[Records from a data collection]
=== Begin Enclosure ===
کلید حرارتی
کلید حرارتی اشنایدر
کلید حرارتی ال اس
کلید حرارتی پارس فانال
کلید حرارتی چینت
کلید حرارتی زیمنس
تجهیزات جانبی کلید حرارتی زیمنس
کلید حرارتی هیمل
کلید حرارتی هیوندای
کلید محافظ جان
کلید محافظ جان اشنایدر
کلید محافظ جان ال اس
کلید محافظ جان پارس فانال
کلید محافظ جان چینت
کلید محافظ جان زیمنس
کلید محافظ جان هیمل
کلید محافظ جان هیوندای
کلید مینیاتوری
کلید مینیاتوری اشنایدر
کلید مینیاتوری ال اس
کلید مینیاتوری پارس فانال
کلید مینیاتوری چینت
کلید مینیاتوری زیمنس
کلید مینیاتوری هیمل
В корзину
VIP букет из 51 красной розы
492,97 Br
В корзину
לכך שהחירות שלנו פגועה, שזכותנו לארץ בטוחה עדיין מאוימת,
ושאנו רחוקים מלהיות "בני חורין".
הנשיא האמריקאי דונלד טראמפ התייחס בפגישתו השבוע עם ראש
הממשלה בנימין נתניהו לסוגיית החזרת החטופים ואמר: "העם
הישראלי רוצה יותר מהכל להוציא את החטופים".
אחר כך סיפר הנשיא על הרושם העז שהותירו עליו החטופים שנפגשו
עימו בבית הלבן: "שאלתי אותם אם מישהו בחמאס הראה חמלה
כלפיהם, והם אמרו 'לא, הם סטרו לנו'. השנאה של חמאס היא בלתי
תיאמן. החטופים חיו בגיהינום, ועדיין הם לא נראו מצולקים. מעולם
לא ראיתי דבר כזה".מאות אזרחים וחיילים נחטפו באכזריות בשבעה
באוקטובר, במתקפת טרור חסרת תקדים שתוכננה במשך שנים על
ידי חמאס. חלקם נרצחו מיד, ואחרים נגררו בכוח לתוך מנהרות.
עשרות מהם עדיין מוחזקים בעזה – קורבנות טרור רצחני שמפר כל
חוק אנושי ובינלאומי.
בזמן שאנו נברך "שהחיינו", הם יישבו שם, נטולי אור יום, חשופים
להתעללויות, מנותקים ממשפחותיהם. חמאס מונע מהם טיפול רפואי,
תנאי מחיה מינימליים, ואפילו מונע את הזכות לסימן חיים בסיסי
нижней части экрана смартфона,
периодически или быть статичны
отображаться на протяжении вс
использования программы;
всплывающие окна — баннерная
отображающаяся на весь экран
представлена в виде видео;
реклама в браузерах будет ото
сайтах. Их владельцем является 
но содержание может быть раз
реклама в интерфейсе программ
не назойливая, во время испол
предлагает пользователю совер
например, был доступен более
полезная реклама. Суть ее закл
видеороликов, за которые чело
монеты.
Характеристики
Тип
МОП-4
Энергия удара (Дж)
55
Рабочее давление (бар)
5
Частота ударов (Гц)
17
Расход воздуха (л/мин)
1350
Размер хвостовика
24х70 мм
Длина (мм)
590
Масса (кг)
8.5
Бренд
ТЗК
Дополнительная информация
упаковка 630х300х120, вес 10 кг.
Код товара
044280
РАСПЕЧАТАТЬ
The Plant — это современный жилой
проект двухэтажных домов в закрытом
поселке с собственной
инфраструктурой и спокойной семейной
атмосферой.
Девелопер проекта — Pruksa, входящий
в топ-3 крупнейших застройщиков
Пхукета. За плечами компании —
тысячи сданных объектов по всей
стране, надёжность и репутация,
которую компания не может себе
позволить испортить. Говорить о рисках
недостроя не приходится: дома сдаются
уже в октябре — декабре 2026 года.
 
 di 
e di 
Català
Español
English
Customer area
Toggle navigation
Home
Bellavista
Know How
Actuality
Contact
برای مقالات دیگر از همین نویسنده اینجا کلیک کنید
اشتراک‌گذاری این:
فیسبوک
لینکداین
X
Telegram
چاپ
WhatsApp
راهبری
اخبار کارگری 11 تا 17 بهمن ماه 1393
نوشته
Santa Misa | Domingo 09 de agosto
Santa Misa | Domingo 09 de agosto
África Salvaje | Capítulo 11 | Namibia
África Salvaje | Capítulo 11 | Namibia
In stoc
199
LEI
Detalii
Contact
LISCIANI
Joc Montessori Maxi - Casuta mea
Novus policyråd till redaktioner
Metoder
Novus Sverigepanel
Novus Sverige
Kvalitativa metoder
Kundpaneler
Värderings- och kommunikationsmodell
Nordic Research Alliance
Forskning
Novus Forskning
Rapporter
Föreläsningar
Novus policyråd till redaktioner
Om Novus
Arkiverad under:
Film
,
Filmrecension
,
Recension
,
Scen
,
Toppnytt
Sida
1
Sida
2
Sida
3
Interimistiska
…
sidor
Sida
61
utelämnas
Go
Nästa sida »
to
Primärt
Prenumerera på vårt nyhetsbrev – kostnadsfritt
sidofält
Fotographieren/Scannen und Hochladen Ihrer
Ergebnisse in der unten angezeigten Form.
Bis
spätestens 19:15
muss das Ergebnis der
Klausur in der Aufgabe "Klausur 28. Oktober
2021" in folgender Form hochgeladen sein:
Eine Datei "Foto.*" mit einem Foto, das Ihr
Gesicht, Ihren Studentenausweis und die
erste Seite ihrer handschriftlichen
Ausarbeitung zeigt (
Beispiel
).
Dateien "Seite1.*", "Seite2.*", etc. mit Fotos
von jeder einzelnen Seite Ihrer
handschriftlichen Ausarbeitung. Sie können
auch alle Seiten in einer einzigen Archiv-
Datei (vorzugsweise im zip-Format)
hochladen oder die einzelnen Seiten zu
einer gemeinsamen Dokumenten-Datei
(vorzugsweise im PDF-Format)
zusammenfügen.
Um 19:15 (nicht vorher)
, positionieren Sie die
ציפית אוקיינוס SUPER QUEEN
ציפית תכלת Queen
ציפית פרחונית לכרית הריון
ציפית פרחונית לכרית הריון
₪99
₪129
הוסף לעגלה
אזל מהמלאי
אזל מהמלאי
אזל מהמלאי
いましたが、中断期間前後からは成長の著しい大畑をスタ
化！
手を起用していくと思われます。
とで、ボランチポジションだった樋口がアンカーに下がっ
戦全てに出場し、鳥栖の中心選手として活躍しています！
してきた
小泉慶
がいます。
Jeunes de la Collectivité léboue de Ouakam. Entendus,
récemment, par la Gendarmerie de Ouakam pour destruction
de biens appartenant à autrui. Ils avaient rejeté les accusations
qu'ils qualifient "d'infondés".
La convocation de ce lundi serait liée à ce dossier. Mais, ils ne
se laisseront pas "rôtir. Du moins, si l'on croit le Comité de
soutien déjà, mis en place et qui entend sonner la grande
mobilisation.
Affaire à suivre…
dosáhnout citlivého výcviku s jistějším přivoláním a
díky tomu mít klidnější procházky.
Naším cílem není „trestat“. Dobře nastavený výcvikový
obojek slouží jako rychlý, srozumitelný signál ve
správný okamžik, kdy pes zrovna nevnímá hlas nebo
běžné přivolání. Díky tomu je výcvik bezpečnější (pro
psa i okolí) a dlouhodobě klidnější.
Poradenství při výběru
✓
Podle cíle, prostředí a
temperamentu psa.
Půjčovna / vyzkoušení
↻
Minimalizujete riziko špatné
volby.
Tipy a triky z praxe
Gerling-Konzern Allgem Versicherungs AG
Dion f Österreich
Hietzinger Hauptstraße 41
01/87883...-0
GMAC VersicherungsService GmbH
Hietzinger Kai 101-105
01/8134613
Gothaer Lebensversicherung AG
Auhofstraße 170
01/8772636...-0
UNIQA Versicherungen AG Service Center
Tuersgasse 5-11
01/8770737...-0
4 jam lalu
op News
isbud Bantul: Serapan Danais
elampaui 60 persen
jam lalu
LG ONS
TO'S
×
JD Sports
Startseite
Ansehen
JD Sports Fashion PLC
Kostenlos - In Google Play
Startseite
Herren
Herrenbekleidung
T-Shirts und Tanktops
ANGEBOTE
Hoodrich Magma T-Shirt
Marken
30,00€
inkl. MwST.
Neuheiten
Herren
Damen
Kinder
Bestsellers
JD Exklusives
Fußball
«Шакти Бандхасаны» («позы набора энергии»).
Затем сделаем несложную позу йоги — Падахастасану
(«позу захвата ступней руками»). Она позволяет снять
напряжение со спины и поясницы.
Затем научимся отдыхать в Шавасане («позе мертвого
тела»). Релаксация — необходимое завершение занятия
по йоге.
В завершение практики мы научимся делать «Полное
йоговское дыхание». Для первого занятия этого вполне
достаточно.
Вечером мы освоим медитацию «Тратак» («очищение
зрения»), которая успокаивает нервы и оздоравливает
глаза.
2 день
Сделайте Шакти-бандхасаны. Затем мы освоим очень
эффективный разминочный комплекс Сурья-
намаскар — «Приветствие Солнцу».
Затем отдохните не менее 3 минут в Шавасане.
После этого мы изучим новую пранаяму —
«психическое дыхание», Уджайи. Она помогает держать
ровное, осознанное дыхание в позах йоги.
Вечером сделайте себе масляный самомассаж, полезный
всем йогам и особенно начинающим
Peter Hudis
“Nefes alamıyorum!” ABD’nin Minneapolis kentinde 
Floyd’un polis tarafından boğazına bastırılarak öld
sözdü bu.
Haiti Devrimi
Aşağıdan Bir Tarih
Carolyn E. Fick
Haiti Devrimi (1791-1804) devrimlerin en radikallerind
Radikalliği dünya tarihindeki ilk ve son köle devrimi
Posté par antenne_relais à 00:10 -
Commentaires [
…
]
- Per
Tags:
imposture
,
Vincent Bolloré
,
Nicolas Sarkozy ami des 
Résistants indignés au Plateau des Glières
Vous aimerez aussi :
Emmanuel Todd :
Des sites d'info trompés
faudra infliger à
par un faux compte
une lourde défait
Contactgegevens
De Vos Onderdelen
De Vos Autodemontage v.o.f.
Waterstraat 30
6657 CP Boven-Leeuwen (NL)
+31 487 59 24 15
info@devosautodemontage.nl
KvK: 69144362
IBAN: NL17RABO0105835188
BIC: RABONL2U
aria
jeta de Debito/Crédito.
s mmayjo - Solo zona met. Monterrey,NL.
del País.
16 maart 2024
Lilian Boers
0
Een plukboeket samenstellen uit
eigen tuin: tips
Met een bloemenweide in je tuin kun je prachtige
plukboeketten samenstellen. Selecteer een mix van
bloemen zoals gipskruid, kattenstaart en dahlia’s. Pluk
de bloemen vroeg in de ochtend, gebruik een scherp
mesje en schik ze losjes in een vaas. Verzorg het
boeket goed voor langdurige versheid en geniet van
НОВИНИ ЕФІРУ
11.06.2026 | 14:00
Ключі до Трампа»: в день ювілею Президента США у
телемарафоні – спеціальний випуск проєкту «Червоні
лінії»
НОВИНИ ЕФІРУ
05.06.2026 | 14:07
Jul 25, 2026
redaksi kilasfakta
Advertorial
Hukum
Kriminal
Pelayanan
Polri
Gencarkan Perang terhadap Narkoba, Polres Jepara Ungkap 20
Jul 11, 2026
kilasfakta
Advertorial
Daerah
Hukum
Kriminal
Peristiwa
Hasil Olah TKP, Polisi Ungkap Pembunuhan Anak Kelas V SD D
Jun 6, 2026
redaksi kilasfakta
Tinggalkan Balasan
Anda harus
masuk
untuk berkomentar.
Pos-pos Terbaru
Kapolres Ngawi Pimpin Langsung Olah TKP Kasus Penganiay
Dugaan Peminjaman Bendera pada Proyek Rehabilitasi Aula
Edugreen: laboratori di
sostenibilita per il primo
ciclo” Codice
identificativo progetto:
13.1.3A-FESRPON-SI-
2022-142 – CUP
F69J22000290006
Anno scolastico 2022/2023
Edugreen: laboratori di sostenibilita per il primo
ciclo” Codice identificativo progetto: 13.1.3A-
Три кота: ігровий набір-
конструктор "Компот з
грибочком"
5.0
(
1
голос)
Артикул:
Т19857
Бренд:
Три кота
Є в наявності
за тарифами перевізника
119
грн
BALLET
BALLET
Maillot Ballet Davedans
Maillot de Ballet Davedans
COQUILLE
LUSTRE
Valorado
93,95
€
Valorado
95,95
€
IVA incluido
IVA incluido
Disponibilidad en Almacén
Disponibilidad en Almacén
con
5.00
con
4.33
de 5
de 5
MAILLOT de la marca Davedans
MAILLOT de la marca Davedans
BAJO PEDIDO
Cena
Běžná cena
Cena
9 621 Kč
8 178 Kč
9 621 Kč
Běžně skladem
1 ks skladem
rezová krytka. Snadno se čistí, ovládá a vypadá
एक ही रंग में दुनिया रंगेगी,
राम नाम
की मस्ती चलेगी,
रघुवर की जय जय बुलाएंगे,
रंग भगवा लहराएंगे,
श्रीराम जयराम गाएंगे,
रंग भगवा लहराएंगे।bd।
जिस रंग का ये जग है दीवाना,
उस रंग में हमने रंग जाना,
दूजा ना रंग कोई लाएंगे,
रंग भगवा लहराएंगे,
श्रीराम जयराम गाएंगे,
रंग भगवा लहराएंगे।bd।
=== End Enclosure ===
**Problem to solve**. Pick out every line of the records that contains the string "handschriftlichen" and copy each one. Case counts.

**Output for this exercise**.
erste Seite ihrer handschriftlichen
handschriftlichen Ausarbeitung. Sie können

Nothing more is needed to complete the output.